19:00開演 22:30終演(カーテンコール含む)
ケラリーノ・サンドロヴィッチの外部キャストによるプロデュース公演の第3弾。
ケラのナンセンスでクールで即物的な世界観が好きなのですが、さらに、筒井道隆のぼんやり加減も好きだったりするので、この公演は絶対に!!と心を決めておりました。

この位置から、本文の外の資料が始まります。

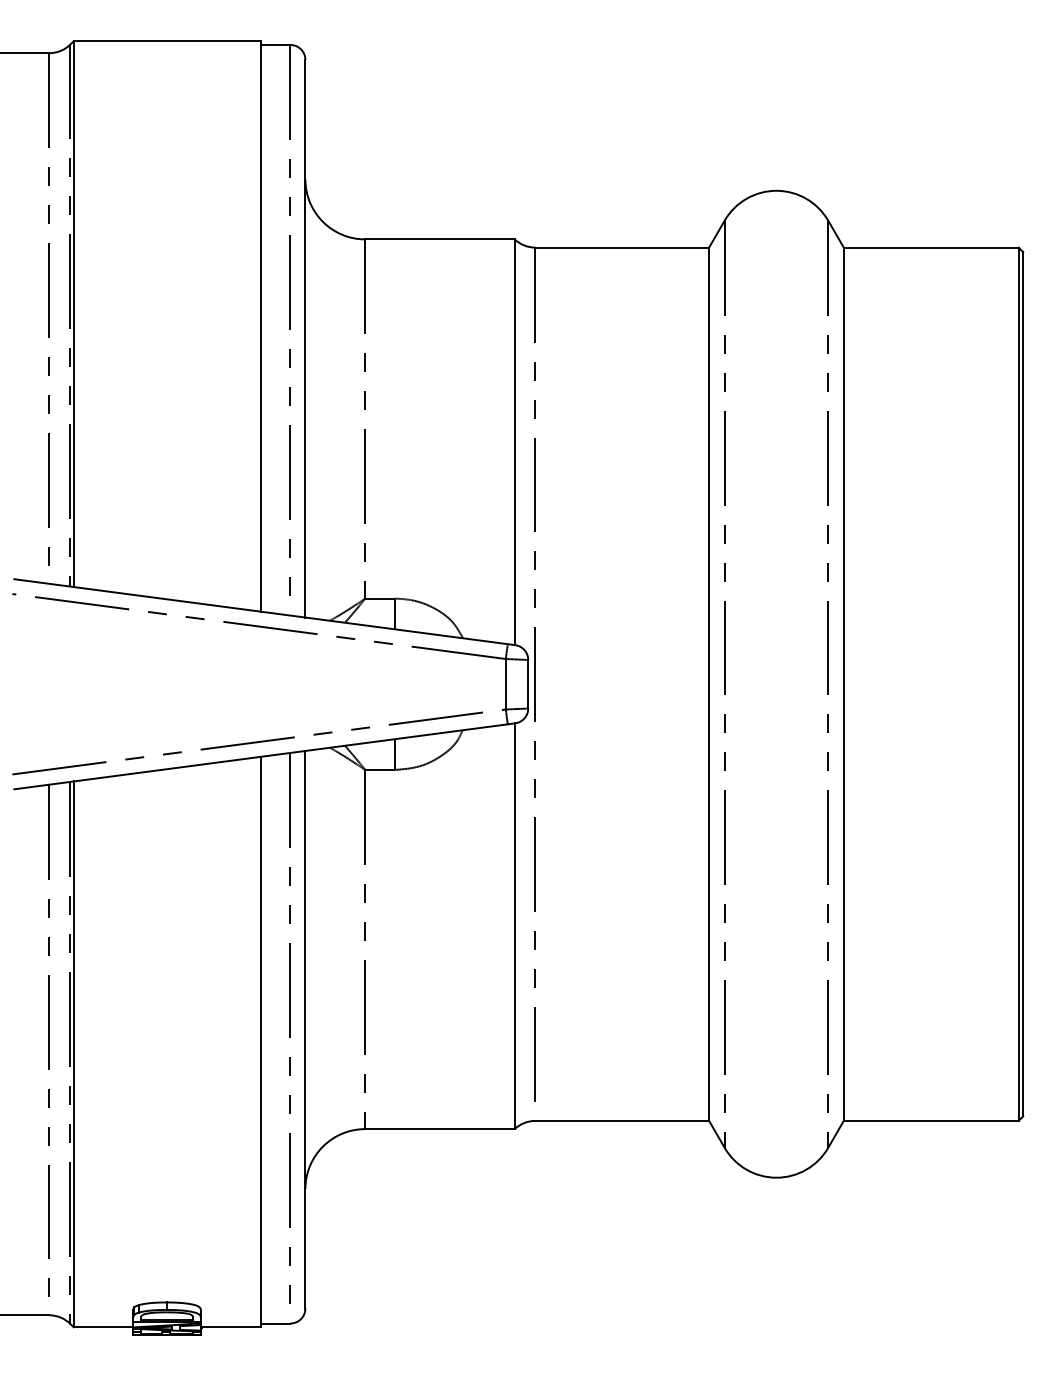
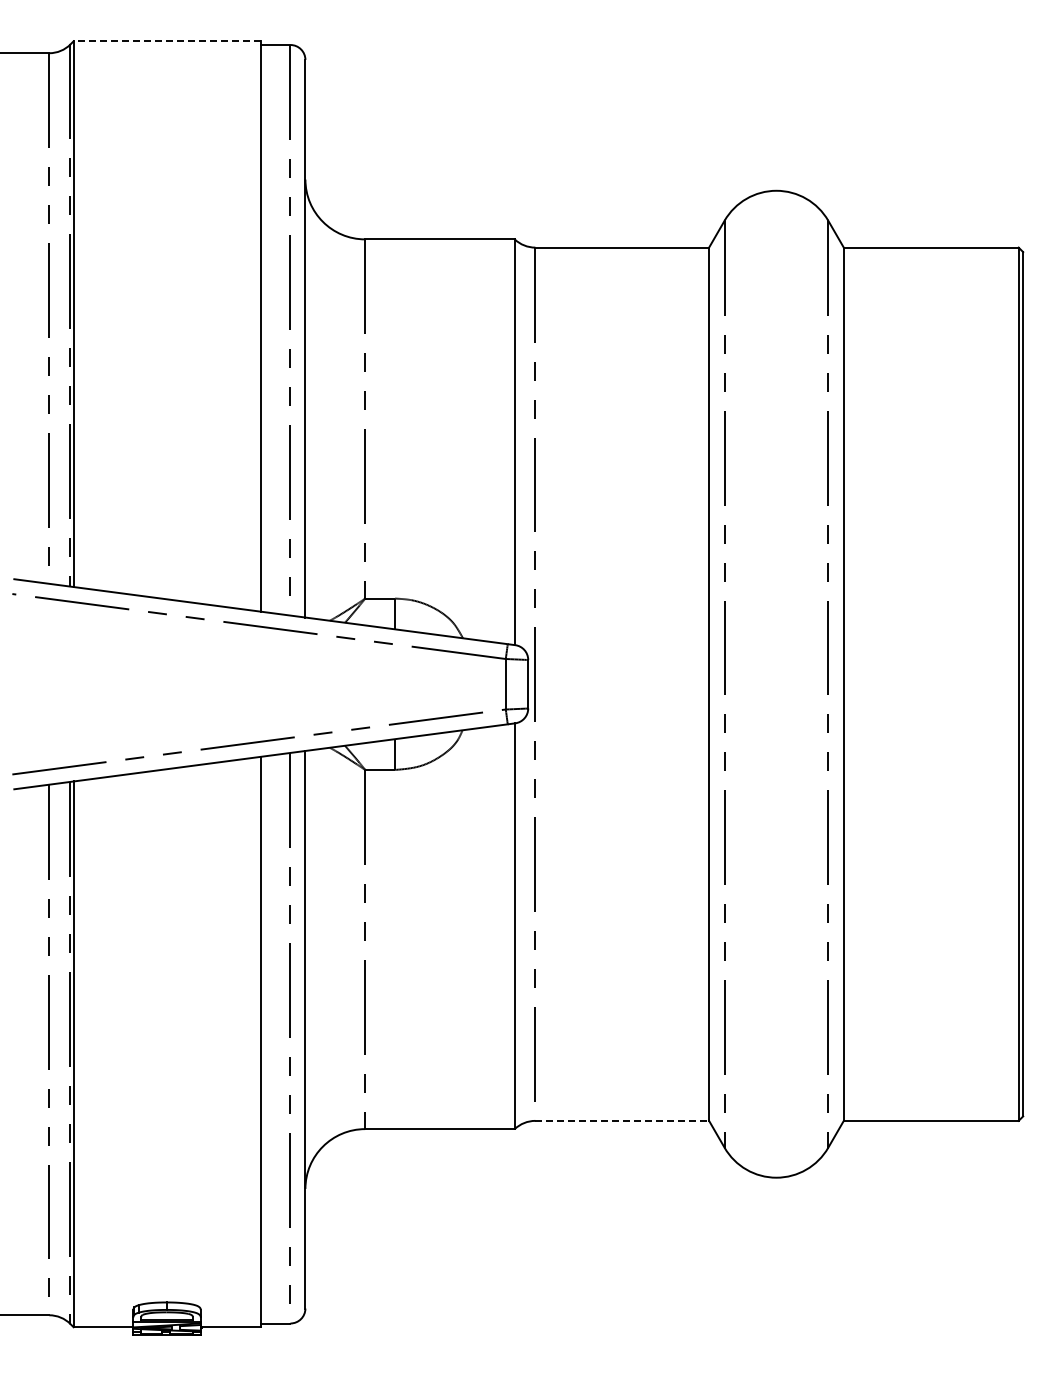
line at (166, 41): solid -> dashed
line at (622, 1120): solid -> dashed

で、筒井君はどんな芝居でもやっぱり筒井君でした。筒井君としかいいようのない役。
一 緒に見に行ってくれたわるだくみのスーパー新進女優chi嬢は「いてもいなくても同じじゃん!」と評価していました。その通り。なんにも演じていないよう に見える、ところが私は好きなので、chi嬢の言い分はまったくその通りであり、そうでなくちゃーいけないねえ!と思っています。
以下ネタばれ。
さて、芝居全体の感想です。
日本人旅行客を多く乗せた飛行機が墜落し、不時着した南の島。そこは内戦のまっただなか。
スチュワーデス、自称グラフィックデザイナー、お笑いコンビ、不倫カップルなど有象無象の乗客たちは、現地人にかくまわれ、かろうじて生きながらえている。
なかなか日本からの救援が来ずにいらだちが募る、それもそのはず、日本では大地震が起こり壊滅状態、さらに第3次世界大戦がこの島からひろがっていた・・・。
言葉の通じない南の島に残され、かえる目処も立たない人たちの不毛なやりとり、を描いている。
今回のキーワードは「生と死の境目」みたいな。「死ぬことと、殺すこと」とか。
人間、死ぬ時は死んでしまう。生き抜くために、あるいは刹那の快楽を求めるために、さまざまな思いが錯綜している彼らも、墜落事故から奇跡的に生き残った者たちであり、彼らは即死体も目の当たりにしている。
不倫カップルの男性は片腕をなくしているし、裕福なマダムは頭の打ち所が悪くて2日に1度くらいしか正気に戻らない。クロ焦げの焼死体になったお笑いコンビの相方の「死」を認められずに毎晩探し回ってみたり。
筒井くん演じる「自称グラフィックデザイナー・クニモト」は、実は殺人を犯している。彼は一度海外逃亡したが、やはり帰国して自首しようとした矢先に墜落。
その筒井くんの目の前で、愛憎劇が繰り広げられて、殺しあっていく。
とてもくだらない理由で。あるいは、自ら命を絶って。巻き添えを食ったりして、死んでいく。
ラストシーンで、生き残ったクニモトが、スチュワーデス消崎(常盤貴子)に「自分は人を殺したことがある」と、死体の前で告白するシーンが静かながらも圧巻でした。
みんな傍から見ればどうでもいい理由で死んでるし、生きてるし。
だけど、当人にとっては切実。そういうものなんだな〜。
3時間15分、相変わらずの長丁場ですが笑いも見せ場もたっぷりあって、とにかく楽しめました。
筒井くんの話が長くなっちゃったけど、他のキャストもすばらしい!パーフェクトなアンサンブルと 思います。特に良かったのは不倫カップル猫背椿と赤堀雅秋、その間にわってはいる西尾まり。赤堀の乾いた笑いと暴力は空恐ろしい。それから、狂った貴婦人 の池谷のぶえ。太っているけど穏やかで美しく、上品な狂いっぷりに拍手。渡辺いっけいは、敬語がこすっからい。キレた演技◎。温水洋一はとにかくおいしい 突っ込みぶり(設定ではボケ担当漫才師だけど)。